Vem, harmonia do medo,
Vem ó terror das estradas,
Susto na noite, receio
De águas poluídas.
Muletas Do homem só.
Ajudai-nos, lentos poderes do Láudano.
Até a canção medrosa se parte,
Se transe e cala-se.

Faremos casas de medo,
Duros tijolos de medo,
Medrosos caules, repuxos,
Ruas só de medo, e calma.
E com asas de prudência
Com resplendores covardes,
Atingiremos o cimo
De nossa cauta subida.

O medo com sua física,
Tanto produz: carcereiros,
Edifícios, escritores,
Este poema,
Outras vidas.
Tenhamos o maior pavor.
Os mais velhos compreendem.
O medo cristalizou-os.
Estátuas sábias, adeus.

Adeus: vamos para a frente,
Recuando de olhos acesos.
Nossos filhos tão felizes...
Fiéis herdeiros do medo,
Eles povoam a cidade.
Depois da cidade, o mundo.
Depois do mundo, as estrelas,
Dançando o baile do medo.

O Medo (Carlos Drummond de Andrade)

Fiz ranger as folhas de jornal
Abrindo-lhes as pálpebras piscantes.
E logo De cada fronteira distante
Subiu um cheiro de pólvora
Perseguindo-me até em casa.
Nestes últimos vinte anos
Nada de novo há
No rugir das tempestades
Não estamos alegres,
É certo,
Mas também por que razão
Haveríamos de ficar tristes?
O mar da história
É agitado.
As ameaças
E as guerras
Havemos de atravessá-las.
Rompê-las ao meio,
Cortando-as
Como uma quilha corta
As ondas.

E então, que quereis? (Wladimir Maiakóvski)
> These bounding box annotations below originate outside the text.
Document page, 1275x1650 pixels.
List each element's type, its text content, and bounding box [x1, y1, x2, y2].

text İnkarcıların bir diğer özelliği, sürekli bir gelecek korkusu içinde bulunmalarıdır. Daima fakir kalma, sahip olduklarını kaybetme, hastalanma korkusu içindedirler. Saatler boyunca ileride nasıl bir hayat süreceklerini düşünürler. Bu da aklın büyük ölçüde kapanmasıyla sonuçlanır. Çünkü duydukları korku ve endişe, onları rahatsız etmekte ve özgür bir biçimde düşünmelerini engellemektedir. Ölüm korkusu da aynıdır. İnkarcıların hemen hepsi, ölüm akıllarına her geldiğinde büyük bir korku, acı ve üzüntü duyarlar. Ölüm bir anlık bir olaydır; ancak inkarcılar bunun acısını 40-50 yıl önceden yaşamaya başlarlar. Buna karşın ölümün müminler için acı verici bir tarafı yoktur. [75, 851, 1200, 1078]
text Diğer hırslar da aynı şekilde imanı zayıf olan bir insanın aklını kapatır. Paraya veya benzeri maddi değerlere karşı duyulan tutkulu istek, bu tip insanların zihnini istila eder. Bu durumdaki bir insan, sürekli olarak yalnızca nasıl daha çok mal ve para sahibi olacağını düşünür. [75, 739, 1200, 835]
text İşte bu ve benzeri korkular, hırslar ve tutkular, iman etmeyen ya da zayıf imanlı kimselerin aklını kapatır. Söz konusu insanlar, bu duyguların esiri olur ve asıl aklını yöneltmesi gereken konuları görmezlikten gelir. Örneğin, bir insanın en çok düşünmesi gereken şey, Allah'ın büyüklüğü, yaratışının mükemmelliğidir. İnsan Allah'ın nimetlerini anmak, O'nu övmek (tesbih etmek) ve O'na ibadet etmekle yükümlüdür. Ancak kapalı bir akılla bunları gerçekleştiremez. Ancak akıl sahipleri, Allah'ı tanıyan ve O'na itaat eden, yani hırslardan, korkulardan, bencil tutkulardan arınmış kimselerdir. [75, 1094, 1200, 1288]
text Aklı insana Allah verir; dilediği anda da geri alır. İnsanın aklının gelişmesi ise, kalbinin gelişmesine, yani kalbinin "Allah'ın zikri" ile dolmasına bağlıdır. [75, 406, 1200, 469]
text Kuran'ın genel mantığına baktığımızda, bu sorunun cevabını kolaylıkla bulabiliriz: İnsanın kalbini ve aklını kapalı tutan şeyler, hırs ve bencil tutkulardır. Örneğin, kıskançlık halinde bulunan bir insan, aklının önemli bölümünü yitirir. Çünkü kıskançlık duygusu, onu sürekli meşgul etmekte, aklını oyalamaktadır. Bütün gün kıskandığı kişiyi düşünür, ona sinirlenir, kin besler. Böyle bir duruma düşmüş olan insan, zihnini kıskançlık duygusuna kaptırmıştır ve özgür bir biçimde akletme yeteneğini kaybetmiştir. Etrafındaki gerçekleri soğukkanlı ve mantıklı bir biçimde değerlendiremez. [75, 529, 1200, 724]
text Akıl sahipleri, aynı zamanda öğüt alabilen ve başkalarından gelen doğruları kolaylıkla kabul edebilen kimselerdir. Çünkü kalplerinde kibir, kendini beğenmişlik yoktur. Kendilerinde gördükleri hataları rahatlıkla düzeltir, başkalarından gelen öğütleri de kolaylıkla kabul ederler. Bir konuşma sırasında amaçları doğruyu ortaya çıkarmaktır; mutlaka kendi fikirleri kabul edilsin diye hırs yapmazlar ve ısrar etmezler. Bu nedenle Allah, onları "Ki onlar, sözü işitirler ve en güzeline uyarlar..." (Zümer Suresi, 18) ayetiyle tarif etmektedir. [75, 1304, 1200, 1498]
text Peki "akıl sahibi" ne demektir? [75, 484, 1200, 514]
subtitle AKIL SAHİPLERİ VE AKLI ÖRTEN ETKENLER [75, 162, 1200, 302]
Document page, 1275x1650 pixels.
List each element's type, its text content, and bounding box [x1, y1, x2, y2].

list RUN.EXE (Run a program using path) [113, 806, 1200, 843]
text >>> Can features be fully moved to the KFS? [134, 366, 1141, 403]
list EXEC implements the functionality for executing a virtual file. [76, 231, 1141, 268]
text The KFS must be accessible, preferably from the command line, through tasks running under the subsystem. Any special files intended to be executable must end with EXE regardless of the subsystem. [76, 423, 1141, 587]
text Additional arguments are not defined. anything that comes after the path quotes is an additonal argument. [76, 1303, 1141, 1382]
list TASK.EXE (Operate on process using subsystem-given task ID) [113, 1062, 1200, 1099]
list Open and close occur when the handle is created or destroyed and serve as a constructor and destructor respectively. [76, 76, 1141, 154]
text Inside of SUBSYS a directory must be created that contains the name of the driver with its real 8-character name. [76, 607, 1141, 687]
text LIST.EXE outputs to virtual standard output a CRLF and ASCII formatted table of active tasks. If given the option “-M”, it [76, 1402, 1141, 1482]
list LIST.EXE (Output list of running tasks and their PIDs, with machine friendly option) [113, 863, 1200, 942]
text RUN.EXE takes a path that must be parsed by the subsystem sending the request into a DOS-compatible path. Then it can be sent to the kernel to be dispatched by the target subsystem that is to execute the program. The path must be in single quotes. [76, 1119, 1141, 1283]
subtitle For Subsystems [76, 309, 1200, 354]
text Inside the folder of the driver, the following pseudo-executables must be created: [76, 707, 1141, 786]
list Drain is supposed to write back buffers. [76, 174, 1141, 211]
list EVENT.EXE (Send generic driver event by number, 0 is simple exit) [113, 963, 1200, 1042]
Aí, Chapeuzinho encheu e disse:
"Pára assim! Agora! Já! Do jeito que você tá!"
E o lobo parado assim, do jeito que o lobo estava, já não era mais um LO-BO.
Era um BO-LO.
Um bolo de lobo fofo, tremendo que nem pudim, com medo de Chapeuzim.
Com medo de ser comido, com vela e tudo, inteirim.
Chapeuzinho não comeu aquele bolo de lobo,
porque sempre preferiu de chocolate."
 

Comentários

Laise Diogo disse…
"A menina com medo/ faz um furo no escuro com a ponta do dedo./ Cai um pingo de luz./ Amanhece. (Flora Figueiredo)."
Levando a sério-brincadeira o que Chapeuzinho Amarelo nos diz, ainda aprenderemos muito!
Continuemos, minha querida!
bisteca disse…
Valeu, Laise, grande companheira: MEDOMEDOMEDOME-DOME-DOMEDOMEDOMEDOMEDO... Obrigada por me inspirar, também!